What did Leggett & Platt (LEG) announce about its merger process?

Leggett & Platt announced that the 30‑day U.S. Hart-Scott-Rodino antitrust waiting period expired on June 3, 2026. This clears a key U.S. regulatory step for its planned merger with Somnigroup International, allowing the transaction to progress toward other required approvals and conditions.

When does Leggett & Platt (LEG) expect its merger with Somnigroup to close?
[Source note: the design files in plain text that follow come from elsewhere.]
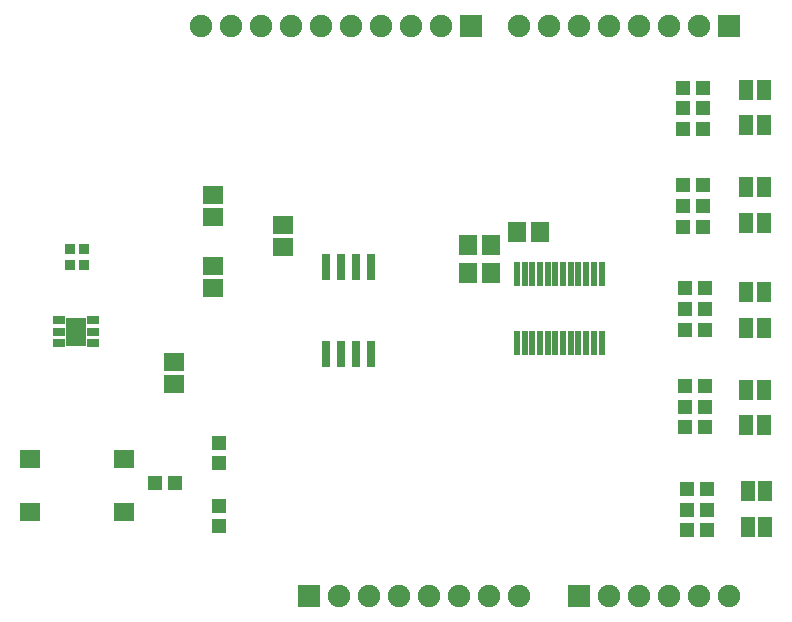
<source format=gts>
G04 DipTrace 3.1.0.0*
G04 ArduinoUnoHOBO.gts*
%MOIN*%
G04 #@! TF.FileFunction,Soldermask,Top*
G04 #@! TF.Part,Single*
%ADD41R,0.023748X0.078866*%
%ADD43R,0.070992X0.063118*%
%ADD45R,0.051307X0.04737*%
%ADD47R,0.035559X0.037528*%
%ADD49R,0.051307X0.067055*%
%ADD51R,0.070992X0.094614*%
%ADD53R,0.041465X0.027685*%
%ADD55R,0.031622X0.08674*%
%ADD57R,0.067055X0.059181*%
%ADD59R,0.059181X0.067055*%
%ADD61R,0.04737X0.051307*%
%ADD63C,0.074929*%
%ADD65R,0.074929X0.074929*%
%FSLAX26Y26*%
G04*
G70*
G90*
G75*
G01*
G04 TopMask*
%LPD*%
D65*
X2394000Y494000D3*
D63*
X2494000D3*
X2594000D3*
X2694000D3*
X2794000D3*
X2894000D3*
D61*
X1194084Y794042D3*
Y727113D3*
D59*
X2100429Y1569123D3*
X2025626D3*
X2100429Y1662883D3*
X2025626D3*
D57*
X1044068Y1275343D3*
Y1200539D3*
X1406709Y1656735D3*
Y1731538D3*
D65*
X2894000Y2394000D3*
D63*
X2794000D3*
X2694000D3*
X2594000D3*
X2494000D3*
X2394000D3*
X2294000D3*
X2194000D3*
D65*
X2034000D3*
D63*
X1934000D3*
X1834000D3*
X1734000D3*
X1634000D3*
X1534000D3*
X1434000D3*
X1334000D3*
X1234000D3*
X1134000D3*
D55*
X1550371Y1300345D3*
X1600371D3*
X1650371D3*
X1700371D3*
Y1591684D3*
X1650371D3*
X1600371D3*
X1550371D3*
D53*
X661117Y1412652D3*
Y1375251D3*
Y1337849D3*
X775290D3*
Y1375251D3*
Y1412652D3*
D51*
X718203Y1375251D3*
D49*
X2956500Y725239D3*
X3015555D3*
X2956500Y843349D3*
X3015555D3*
X2950518Y1387854D3*
X3009573D3*
X2950518Y1505965D3*
X3009573D3*
X2950518Y1062820D3*
X3009573D3*
X2950518Y1180930D3*
X3009573D3*
X2950518Y2062925D3*
X3009573D3*
X2950518Y2181035D3*
X3009573D3*
X2950518Y1737891D3*
X3009573D3*
X2950518Y1856001D3*
X3009573D3*
D47*
X744037Y1650382D3*
X696793D3*
X744037Y1597232D3*
X696793D3*
D65*
X1494000Y494000D3*
D63*
X1594000D3*
X1694000D3*
X1794000D3*
X1894000D3*
X1994000D3*
X2094000D3*
X2194000D3*
D59*
X2262946Y1706638D3*
X2188143D3*
D61*
X1194084Y937807D3*
Y1004736D3*
D45*
X981562Y869050D3*
X1048491D3*
D57*
X1175332Y1831651D3*
Y1756848D3*
Y1519118D3*
Y1593921D3*
D45*
X2754537Y850298D3*
X2821466D3*
X2748286Y1519118D3*
X2815215D3*
X2748304Y1194077D3*
X2815234D3*
X2742304Y2188070D3*
X2809234D3*
X2742035Y1862904D3*
X2808965D3*
X2754537Y781541D3*
X2821466D3*
X2748286Y1450361D3*
X2815215D3*
X2748286Y1125327D3*
X2815215D3*
X2742304Y2119312D3*
X2809234D3*
X2742035Y1794147D3*
X2808965D3*
X2754286Y712738D3*
X2821215D3*
X2748304Y1381605D3*
X2815234D3*
X2748304Y1056571D3*
X2815234D3*
X2742054Y2050425D3*
X2808983D3*
X2742054Y1725391D3*
X2808983D3*
D43*
X562768Y950308D3*
X877728D3*
X562768Y773143D3*
X877728D3*
D41*
X2187938Y1337849D3*
X2213529D3*
X2239119D3*
X2264710D3*
X2290301D3*
X2315891D3*
X2341482D3*
X2367072D3*
X2392663D3*
X2418253D3*
X2443844D3*
X2469434D3*
Y1566203D3*
X2443844Y1566196D3*
X2418253D3*
X2392663D3*
X2367072D3*
X2341482D3*
X2315891D3*
X2290301D3*
X2264710D3*
X2239119D3*
X2213529D3*
X2187938D3*
M02*

</source>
The company currently expects the transaction to close by year-end 2026. That timing depends on satisfying or waiving several conditions, including shareholder approval, multiple international competition and foreign investment clearances, an effective Form S‑4 registration statement, and the absence of any material adverse effect.

What regulatory approvals are still required for the Leggett & Platt (LEG) merger?

The merger still needs clearances under competition laws in Canada, the European Union, the United Kingdom and Korea, plus foreign investment approval in Austria. It also requires an effective Form S‑4 registration statement from Somnigroup and completion of standard SEC review processes.

Does Leggett & Platt’s update guarantee the merger with Somnigroup will close?

No, the update reports expiration of the U.S. Hart-Scott-Rodino waiting period but does not guarantee closing. The transaction remains subject to shareholder approval, additional international regulatory clearances, effective registration of Somnigroup shares on Form S‑4, and no material adverse effect on either company.

How will Leggett & Platt (LEG) shareholders learn more about the merger terms?

Details will appear in a Form S‑4 registration statement and proxy statement/prospectus filed with the SEC. After SEC review, the definitive proxy statement/prospectus will be mailed to Leggett & Platt shareholders, who can also access all related documents free of charge on the SEC’s website.

What risks to the Leggett & Platt (LEG) merger does the company highlight?

The companies cite risks including failure to obtain shareholder or regulatory approvals, potential transaction termination, integration challenges and litigation. They also mention macroeconomic conditions, industry competition, consumer demand shifts, and possible adverse reactions from employees or business partners related to the proposed transaction.